**Instruções e requisitos:**
Liste todas as pessoas citadas nominalmente no trecho sobre C. S. Lewis, com exceção do próprio Lewis. Use os nomes na forma em que aparecem no trecho.

**Trecho de origem:**

'''

Lewis é reconhecido mundialmente como um notável apologista cristão leigo, um escritor de livros infantis já considerados clássicos em seu campo, um novelista e ficcionista competente e um formidável erudito. Ensaio de James E. Person Jr para o The Imaginative Conservative, traduzido para a Gazeta do Povo:
Numa
sexta-feira, em 22 de novembro de 1963, mais ou menos na mesma hora em
que o presidente John F. Kennedy preparava-se para entrar na limusine
preta que iria levá-lo ao centro de Dallas em direção a sua morte
violenta, outra vida estava, de forma menos dramática, chegando ao fim,
no outro lado do Atlântico, na Inglaterra.
Era
fim de tarde na vila de Headington Quarry, a algumas milhas de Oxford,
quando um professor universitário aposentado e enfermo, tendo apenas
tomado seu chá da tarde, desabou no chão do seu quarto com um estrondo.
“C.S.
Lewis está morto”, anunciou F. R. Leavis para os seus estudantes de
literatura inglesa na Universidade de Cambridge alguns dias depois,
enquanto o mundo lamentava por Kennedy.
D.
Keith Mano, ensaísta e novelista americano, então estudante em
Cambridge, recorda que Leavis continuou seu breve comentário sobre a
passagem de Lewis da seguinte forma: “Dizem no Times que nós iremos
sentir sua falta. Nós não. Nós não vamos.”
Talvez
seja falta de caridade repetir esta breve anedota, revelando as
palavras de um homem honrado – e inimigo de longa data de Lewis nas
teorias de crítica literária –, quando certamente não foi o seu melhor
momento. No entanto, vale a pena repeti-la, apenas para ilustrar algo da
forte reação, favorável ou desfavorável que C. S. Lewis poderia – e
continua a evocar – de seus leitores.
Apesar
da negação de alguns críticos, Lewis é reconhecido mundialmente como um
notável apologista cristão leigo, um escritor de livros infantis já
considerados clássicos em seu campo, um novelista e ficcionista
competente e um formidável erudito literário e lógico.
Nos
anos seguintes a sua morte, seus livros atraíram um número cada vez
maior de leitores e são objetos de estudo crítico cada vez maior. O
Cristianismo Puro e Simples (1952), por exemplo, é considerado uma das
pedras angulares da literatura cristã produzida o século XX e tem
ajudado a muitas pessoas a compreender a fé cristã.
Enquanto
isso, a solidez de suas teorias sobre escrever histórias foi confirmada
por autores de vários interesses e perspectivas como J. R. R. Tolkien e
o escritor americano de histórias de terror em ascensão, Thomas
Ligotti.
Lewis
teve também seus oponentes e detratores, com Leavis sendo, se não o
primeiro ou o último, um dos principais de seus críticos que desejaram
que a reputação e a influência de “Lewis Tapa-Buracos” (tal qual o
chamava Wyndham Lewis) simplesmente desaparecessem.

'''

**Registros fornecidos:**
'''

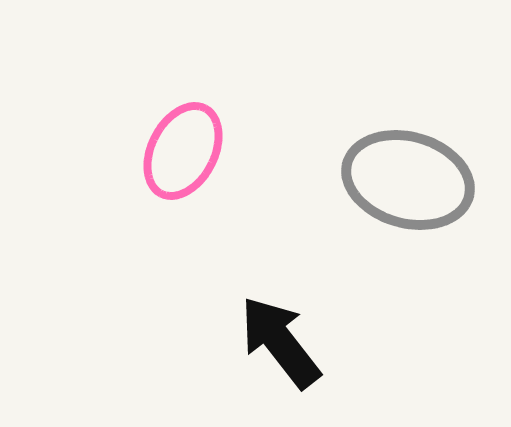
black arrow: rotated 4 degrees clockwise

'''
'''

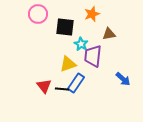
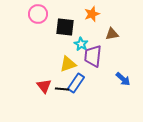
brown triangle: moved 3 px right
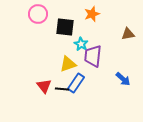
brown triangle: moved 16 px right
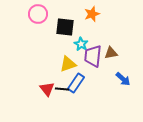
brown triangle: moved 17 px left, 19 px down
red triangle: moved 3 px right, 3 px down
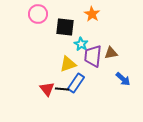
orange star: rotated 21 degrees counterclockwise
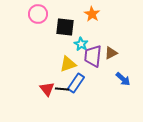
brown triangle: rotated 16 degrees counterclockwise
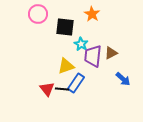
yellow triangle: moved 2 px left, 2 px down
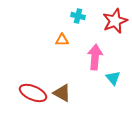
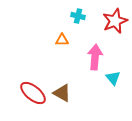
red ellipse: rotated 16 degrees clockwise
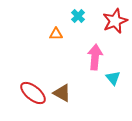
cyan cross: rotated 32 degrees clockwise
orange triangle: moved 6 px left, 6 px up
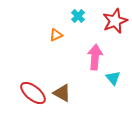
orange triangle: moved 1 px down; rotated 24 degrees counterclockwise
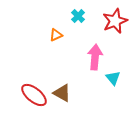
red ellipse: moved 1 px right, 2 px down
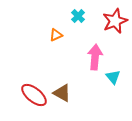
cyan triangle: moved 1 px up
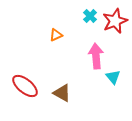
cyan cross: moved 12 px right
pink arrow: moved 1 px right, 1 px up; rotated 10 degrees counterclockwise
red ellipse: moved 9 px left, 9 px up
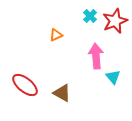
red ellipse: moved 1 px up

'''

**Resposta da tarefa:**
James E. Person Jr
John F. Kennedy
F. R. Leavis
D. Keith Mano
J. R. R. Tolkien
Thomas Ligotti
Wyndham Lewis